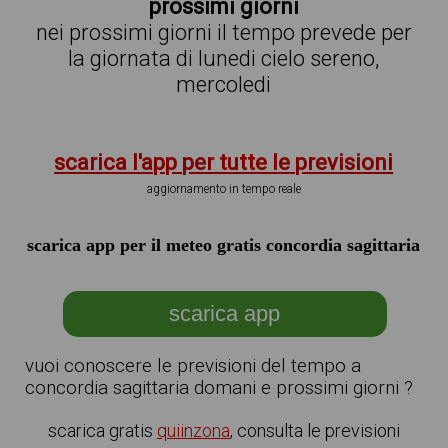
prossimi giorni
nei prossimi giorni il tempo prevede per
la giornata di lunedi cielo sereno,
mercoledi
scarica l'app per tutte le previsioni
aggiornamento in tempo reale
scarica app per il meteo gratis concordia sagittaria
scarica app
vuoi conoscere le previsioni del tempo a
concordia sagittaria domani e prossimi giorni ?
scarica gratis
quiinzona
, consulta le previsioni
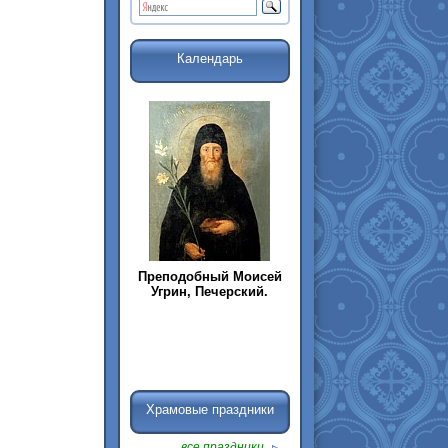
Календарь
Преподобный Моисей
Угрин, Печерский.
Храмовые праздники
все праздники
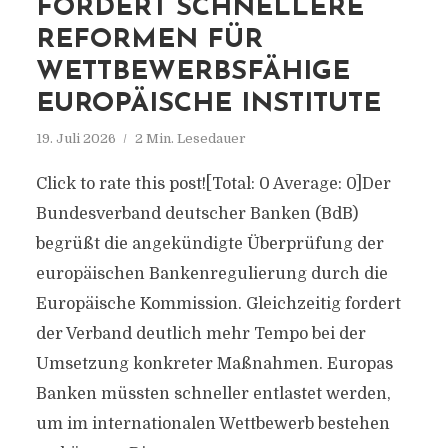
FORDERT SCHNELLERE
REFORMEN FÜR
WETTBEWERBSFÄHIGE
EUROPÄISCHE INSTITUTE
19. Juli 2026
2 Min. Lesedauer
Click to rate this post![Total: 0 Average: 0]Der
Bundesverband deutscher Banken (BdB)
begrüßt die angekündigte Überprüfung der
europäischen Bankenregulierung durch die
Europäische Kommission. Gleichzeitig fordert
der Verband deutlich mehr Tempo bei der
Umsetzung konkreter Maßnahmen. Europas
Banken müssten schneller entlastet werden,
um im internationalen Wettbewerb bestehen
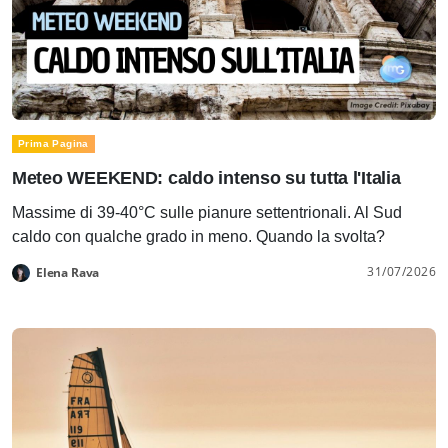
Prima Pagina
Meteo WEEKEND: caldo intenso su tutta l'Italia
Massime di 39-40°C sulle pianure settentrionali. Al Sud
caldo con qualche grado in meno. Quando la svolta?
31/07/2026
Elena Rava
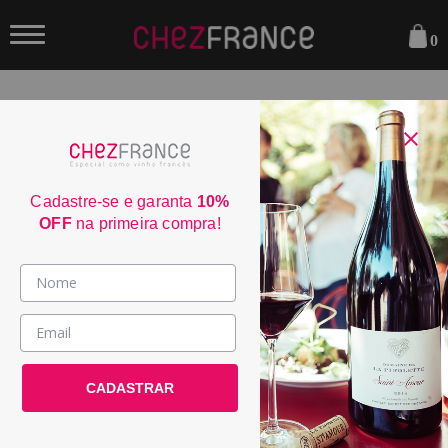
0
FILTRAR
ORDENAR POR:
Cadastre-se e garanta
10%
OFF
na primeira compra!
WE
91
Vinhos >
País / Região >
Le Club >
CADASTRAR
Promoções >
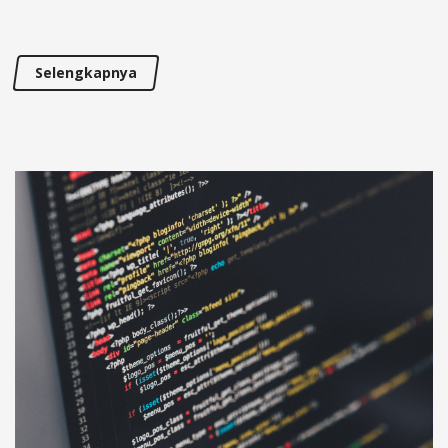
Selengkapnya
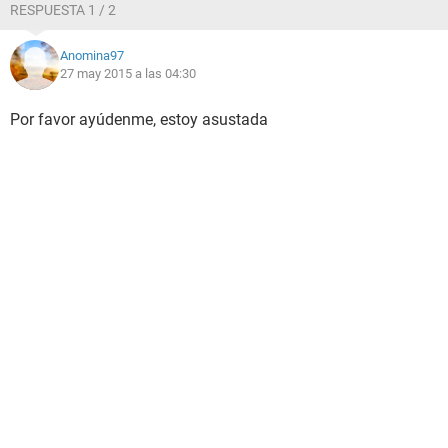
RESPUESTA 1 / 2
Anomina97
27 may 2015 a las 04:30
Por favor ayúdenme, estoy asustada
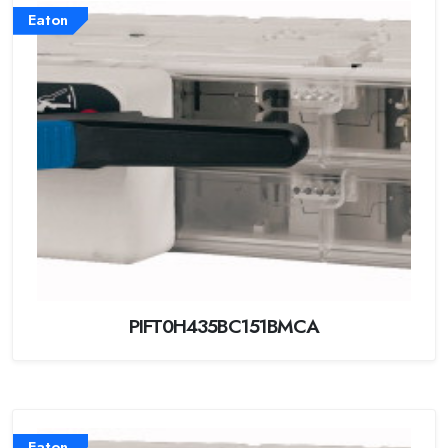
Eaton
PIFT0H435BC151BMCA
Eaton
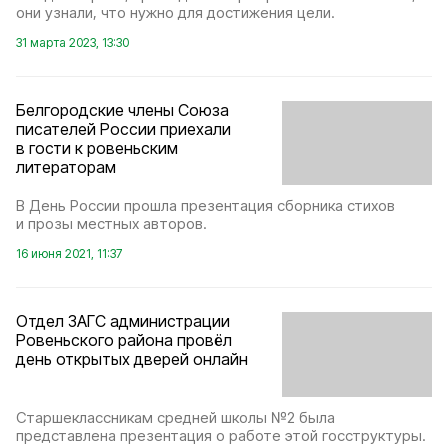
они узнали, что нужно для достижения цели.
31 марта 2023, 13:30
Белгородские члены Союза
писателей России приехали
в гости к ровеньским
литераторам
В День России прошла презентация сборника стихов
и прозы местных авторов.
16 июня 2021, 11:37
Отдел ЗАГС администрации
Ровеньского района провёл
день открытых дверей онлайн
Старшеклассникам средней школы №2 была
представлена презентация о работе этой госструктуры.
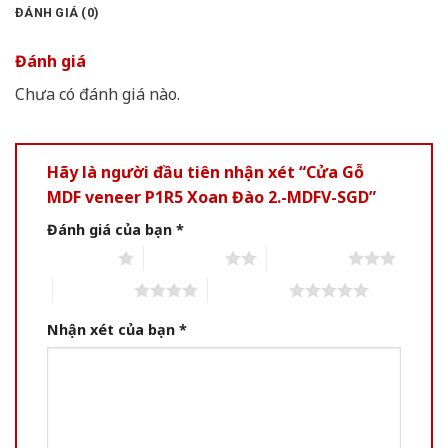
ĐÁNH GIÁ (0)
Đánh giá
Chưa có đánh giá nào.
Hãy là người đầu tiên nhận xét “Cửa Gỗ
MDF veneer P1R5 Xoan Đào 2.-MDFV-SGD”
Đánh giá của bạn
*
1 of 5 stars
2 of 5 stars
3 of 5 stars
4 of 5 stars
5 of 5 stars
Nhận xét của bạn
*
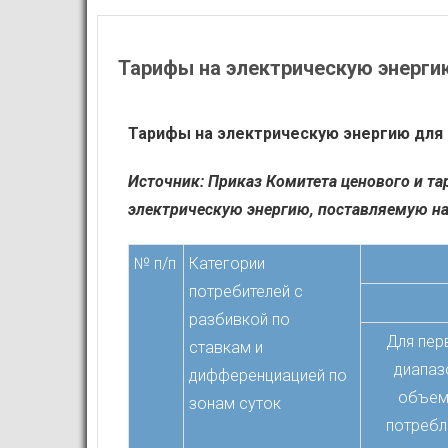
Тарифы на электрическую энергию
Тарифы на электрическую энергию для н
Источник: Приказ Комитета ценового и та
электрическую энергию, поставляемую на
№ п/п
Категории
потребителей с
разбивкой по
Для пер
ставкам и
диапаз
дифференциацией по
объем
зонам суток
потребл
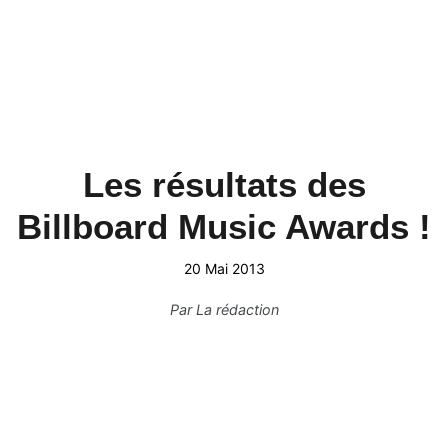
Les résultats des
Billboard Music Awards !
20 Mai 2013
Par
La rédaction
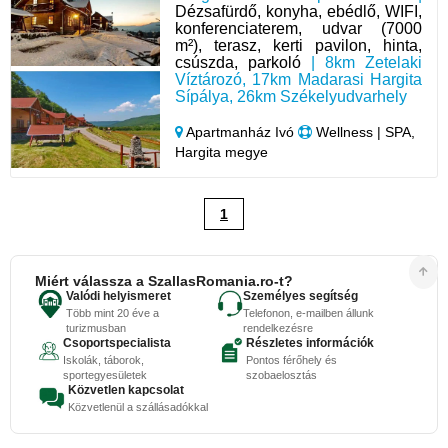
Dézsafürdő, konyha, ebédlő, WIFI,
konferenciaterem, udvar (7000
m²), terasz, kerti pavilon, hinta,
csúszda, parkoló
| 8km Zetelaki
Víztározó, 17km Madarasi Hargita
Sípálya, 26km Székelyudvarhely
Apartmanház Ivó
Wellness | SPA,
Hargita megye
1
Miért válassza a SzallasRomania.ro-t?
Valódi helyismeret
Személyes segítség
Több mint 20 éve a
Telefonon, e-mailben állunk
turizmusban
rendelkezésre
Csoportspecialista
Részletes információk
Iskolák, táborok,
Pontos férőhely és
sportegyesületek
szobaelosztás
Közvetlen kapcsolat
Közvetlenül a szállásadókkal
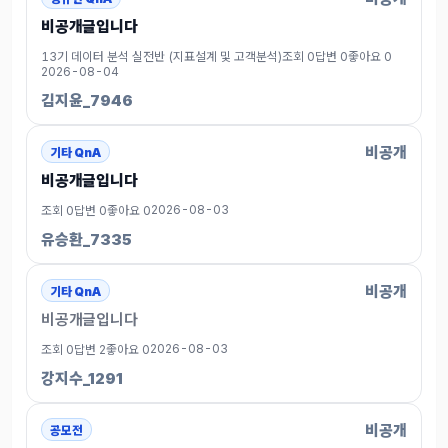
비공개글입니다
13기 데이터 분석 실전반 (지표설계 및 고객분석)
조회 0
답변 0
좋아요 0
2026-08-04
김지윤_7946
비공개
기타 QnA
비공개글입니다
2026-08-03
조회 0
답변 0
좋아요 0
유승환_7335
비공개
기타 QnA
비공개글입니다
2026-08-03
조회 0
답변 2
좋아요 0
강지수_1291
비공개
공모전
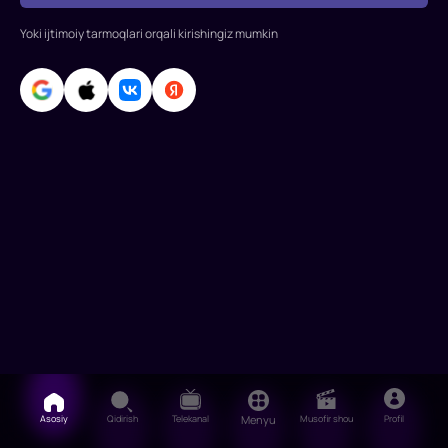
qachon
o'ylamagan
Yoki ijtimoiy tarmoqlari orqali kirishingiz mumkin
iste'dodli
o'g'ri.
Ammo
ularning
sevgisi
omadsiz
yulduz
ostida
t
Asosiy
Qidirish
Telekanal
Menyu
Musofir shou
Profil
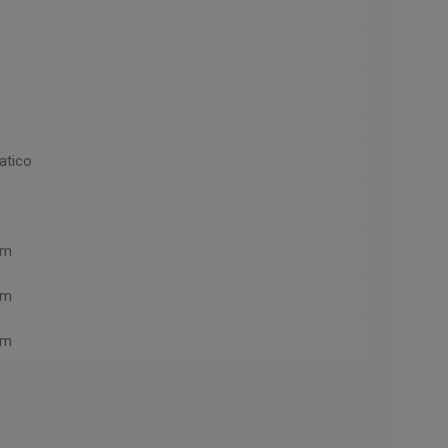
atico
km
km
km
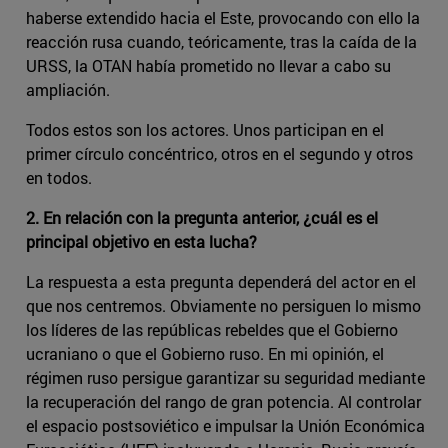
haberse extendido hacia el Este, provocando con ello la
reacción rusa cuando, teóricamente, tras la caída de la
URSS, la OTAN había prometido no llevar a cabo su
ampliación.
Todos estos son los actores. Unos participan en el
primer círculo concéntrico, otros en el segundo y otros
en todos.
2. En relación con la pregunta anterior, ¿cuál es el
principal objetivo en esta lucha?
La respuesta a esta pregunta dependerá del actor en el
que nos centremos. Obviamente no persiguen lo mismo
los líderes de las repúblicas rebeldes que el Gobierno
ucraniano o que el Gobierno ruso. En mi opinión, el
régimen ruso persigue garantizar su seguridad mediante
la recuperación del rango de gran potencia. Al controlar
el espacio postsoviético e impulsar la Unión Económica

__What you will do__.
Exactly as written above, retype the lines starting at the one holding "der Verband deutlich mehr Tempo bei der" and ending at the one holding "27 may 2015 a las 04:30", both included, but not the pictures.

__The answer__.
der Verband deutlich mehr Tempo bei der
Umsetzung konkreter Maßnahmen. Europas
Banken müssten schneller entlastet werden,
um im internationalen Wettbewerb bestehen
Prima Pagina
Meteo WEEKEND: caldo intenso su tutta l'Italia
Massime di 39-40°C sulle pianure settentrionali. Al Sud
caldo con qualche grado in meno. Quando la svolta?
31/07/2026
Elena Rava
0
FILTRAR
ORDENAR POR:
Cadastre-se e garanta
10%
OFF
na primeira compra!
WE
91
Vinhos >
País / Região >
Le Club >
CADASTRAR
Promoções >
Selengkapnya
RESPUESTA 1 / 2
Anomina97
27 may 2015 a las 04:30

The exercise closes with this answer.